Idzie ochłodzenie
Ostatnie dni w Polsce są wyjątkowo ciepłe jak na tę porę roku. W środę w południowo-zachodniej części kraju temperatura maksymalna wyniesie nawet 22 stopnie Celsjusza. Taka pogoda nie utrzyma się jednak długo. Chłodniej zrobi się już w czwartek, kiedy – według prognoz Instytutu Meteorologii i Gospodarki Wodnej – termometry pokażą od 12 stopni Celsjusza na północy i Podkarpaciu do 18 stopni Celsjusza w centrum kraju. Wciąż będzie mocno wiać.

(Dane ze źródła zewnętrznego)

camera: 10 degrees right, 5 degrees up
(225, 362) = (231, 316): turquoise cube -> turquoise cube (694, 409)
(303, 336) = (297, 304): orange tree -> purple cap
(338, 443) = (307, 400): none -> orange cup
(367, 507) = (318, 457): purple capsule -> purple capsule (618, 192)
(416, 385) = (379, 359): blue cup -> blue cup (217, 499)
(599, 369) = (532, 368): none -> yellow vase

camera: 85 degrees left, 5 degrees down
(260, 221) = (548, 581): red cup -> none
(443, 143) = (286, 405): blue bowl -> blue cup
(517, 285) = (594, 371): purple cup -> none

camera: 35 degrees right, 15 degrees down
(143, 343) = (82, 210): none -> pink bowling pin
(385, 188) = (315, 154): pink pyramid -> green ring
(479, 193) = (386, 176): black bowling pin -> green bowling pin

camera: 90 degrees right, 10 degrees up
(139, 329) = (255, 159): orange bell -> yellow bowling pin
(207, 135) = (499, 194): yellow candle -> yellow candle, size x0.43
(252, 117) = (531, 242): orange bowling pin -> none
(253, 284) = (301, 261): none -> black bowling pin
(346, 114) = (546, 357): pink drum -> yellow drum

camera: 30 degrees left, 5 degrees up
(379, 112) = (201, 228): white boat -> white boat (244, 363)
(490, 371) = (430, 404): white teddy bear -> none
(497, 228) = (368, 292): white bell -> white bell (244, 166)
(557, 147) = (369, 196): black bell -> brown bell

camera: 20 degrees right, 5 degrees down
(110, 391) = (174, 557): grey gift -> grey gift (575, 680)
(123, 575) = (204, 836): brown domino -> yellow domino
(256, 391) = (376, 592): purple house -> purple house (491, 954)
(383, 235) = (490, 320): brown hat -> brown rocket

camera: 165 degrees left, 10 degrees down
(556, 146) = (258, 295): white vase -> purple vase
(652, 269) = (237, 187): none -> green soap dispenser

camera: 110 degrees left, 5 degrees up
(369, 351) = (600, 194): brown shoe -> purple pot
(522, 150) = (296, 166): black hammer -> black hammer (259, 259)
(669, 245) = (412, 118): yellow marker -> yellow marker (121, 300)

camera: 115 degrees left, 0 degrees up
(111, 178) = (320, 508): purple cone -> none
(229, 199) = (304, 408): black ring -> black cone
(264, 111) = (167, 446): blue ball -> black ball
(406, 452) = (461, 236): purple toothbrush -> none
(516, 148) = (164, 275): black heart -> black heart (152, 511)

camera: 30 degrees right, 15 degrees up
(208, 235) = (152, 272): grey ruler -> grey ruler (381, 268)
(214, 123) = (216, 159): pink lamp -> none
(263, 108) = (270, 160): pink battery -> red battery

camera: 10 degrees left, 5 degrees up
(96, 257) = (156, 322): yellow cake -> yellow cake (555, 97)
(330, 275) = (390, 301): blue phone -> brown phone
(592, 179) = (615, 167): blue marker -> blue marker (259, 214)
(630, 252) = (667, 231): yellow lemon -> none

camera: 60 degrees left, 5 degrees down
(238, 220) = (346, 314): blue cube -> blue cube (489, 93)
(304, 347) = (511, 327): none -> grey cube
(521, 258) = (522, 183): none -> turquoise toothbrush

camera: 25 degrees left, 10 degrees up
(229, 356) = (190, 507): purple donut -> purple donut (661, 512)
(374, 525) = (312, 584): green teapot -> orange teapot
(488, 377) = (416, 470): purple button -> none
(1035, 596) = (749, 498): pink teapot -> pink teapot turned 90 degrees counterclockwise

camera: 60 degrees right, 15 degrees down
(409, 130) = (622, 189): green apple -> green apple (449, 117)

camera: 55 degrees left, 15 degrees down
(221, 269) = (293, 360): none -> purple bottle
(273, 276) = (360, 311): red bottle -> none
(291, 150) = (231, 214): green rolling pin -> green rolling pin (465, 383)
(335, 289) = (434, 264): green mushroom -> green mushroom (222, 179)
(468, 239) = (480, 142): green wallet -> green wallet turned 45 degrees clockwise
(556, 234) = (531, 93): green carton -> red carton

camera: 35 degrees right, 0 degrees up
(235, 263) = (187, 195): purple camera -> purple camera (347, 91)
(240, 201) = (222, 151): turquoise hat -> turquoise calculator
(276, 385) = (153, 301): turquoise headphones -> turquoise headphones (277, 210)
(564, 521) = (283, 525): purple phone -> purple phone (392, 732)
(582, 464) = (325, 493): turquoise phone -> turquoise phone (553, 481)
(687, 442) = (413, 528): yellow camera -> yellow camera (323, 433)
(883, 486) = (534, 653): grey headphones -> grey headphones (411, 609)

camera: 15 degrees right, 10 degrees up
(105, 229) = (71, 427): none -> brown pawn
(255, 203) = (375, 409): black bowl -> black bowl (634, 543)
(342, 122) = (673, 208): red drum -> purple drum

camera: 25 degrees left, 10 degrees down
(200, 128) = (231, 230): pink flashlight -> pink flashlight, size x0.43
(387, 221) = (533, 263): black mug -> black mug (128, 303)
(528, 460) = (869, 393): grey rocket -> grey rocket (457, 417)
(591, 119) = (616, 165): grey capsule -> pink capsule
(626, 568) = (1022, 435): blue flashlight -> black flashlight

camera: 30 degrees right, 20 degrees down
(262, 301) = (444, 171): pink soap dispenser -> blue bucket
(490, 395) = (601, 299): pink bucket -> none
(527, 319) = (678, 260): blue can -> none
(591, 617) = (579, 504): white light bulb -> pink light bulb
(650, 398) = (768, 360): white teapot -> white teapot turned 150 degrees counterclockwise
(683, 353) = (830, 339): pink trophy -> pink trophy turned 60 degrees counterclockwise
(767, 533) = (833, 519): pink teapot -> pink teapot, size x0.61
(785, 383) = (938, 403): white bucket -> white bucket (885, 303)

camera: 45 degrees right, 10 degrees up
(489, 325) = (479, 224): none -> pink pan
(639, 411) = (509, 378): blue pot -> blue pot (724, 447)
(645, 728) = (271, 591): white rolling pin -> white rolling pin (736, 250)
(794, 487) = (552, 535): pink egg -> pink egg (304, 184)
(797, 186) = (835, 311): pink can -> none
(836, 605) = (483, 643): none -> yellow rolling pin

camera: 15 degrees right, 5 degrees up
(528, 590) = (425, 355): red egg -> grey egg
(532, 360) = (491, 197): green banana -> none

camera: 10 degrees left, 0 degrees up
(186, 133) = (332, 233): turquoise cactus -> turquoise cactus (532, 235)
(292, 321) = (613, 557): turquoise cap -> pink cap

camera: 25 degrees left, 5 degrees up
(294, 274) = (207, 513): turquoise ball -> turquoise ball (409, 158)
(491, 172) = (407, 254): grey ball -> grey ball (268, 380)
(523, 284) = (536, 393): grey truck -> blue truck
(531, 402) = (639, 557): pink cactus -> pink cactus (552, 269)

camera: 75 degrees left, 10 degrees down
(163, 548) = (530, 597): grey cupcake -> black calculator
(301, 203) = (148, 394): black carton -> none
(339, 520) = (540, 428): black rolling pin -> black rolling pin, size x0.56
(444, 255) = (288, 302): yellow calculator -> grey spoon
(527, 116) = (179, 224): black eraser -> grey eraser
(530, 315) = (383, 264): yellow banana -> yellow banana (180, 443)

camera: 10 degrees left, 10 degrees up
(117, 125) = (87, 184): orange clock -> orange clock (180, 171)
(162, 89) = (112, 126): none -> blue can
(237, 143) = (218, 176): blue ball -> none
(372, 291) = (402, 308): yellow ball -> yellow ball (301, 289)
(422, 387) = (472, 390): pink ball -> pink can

Ochłodzenie wyraźnie odczujemy w weekend. Jak informuje IMGW, wówczas do Polski zacznie napływać powietrze pochodzenia arktycznego, czego rezultatem będzie gwałtowny spadek temperatury. Będziemy musieli zapomnieć o „babim lecie”.
Prognoza pogody na Wszystkich Świętych
Instytut Meteorologii i Gospodarki Wodnej nie ma dobrych wieści dla tych, którzy liczyli na pogodny początek listopada. W dniu Wszystkich Świętych nad ranem na północnym wschodzie temperatura może spaść do nawet -2 stopni Celsjusza. W górach będzie jeszcze zimniej. W najcieplejszym momencie dnia termometry pokażą jedynie od -2 do 6 stopni Celsjusza.
Czy w najchłodniejszych rejonach Polski pojawi się też śnieg? IMGW nie przewiduje jego opadów. 1 listopada do południa na wschodzie i południowym wschodzie możliwy będzie jednak deszcz. Po południu opady będą występowały już tylko na krańcach południowo-wschodnich.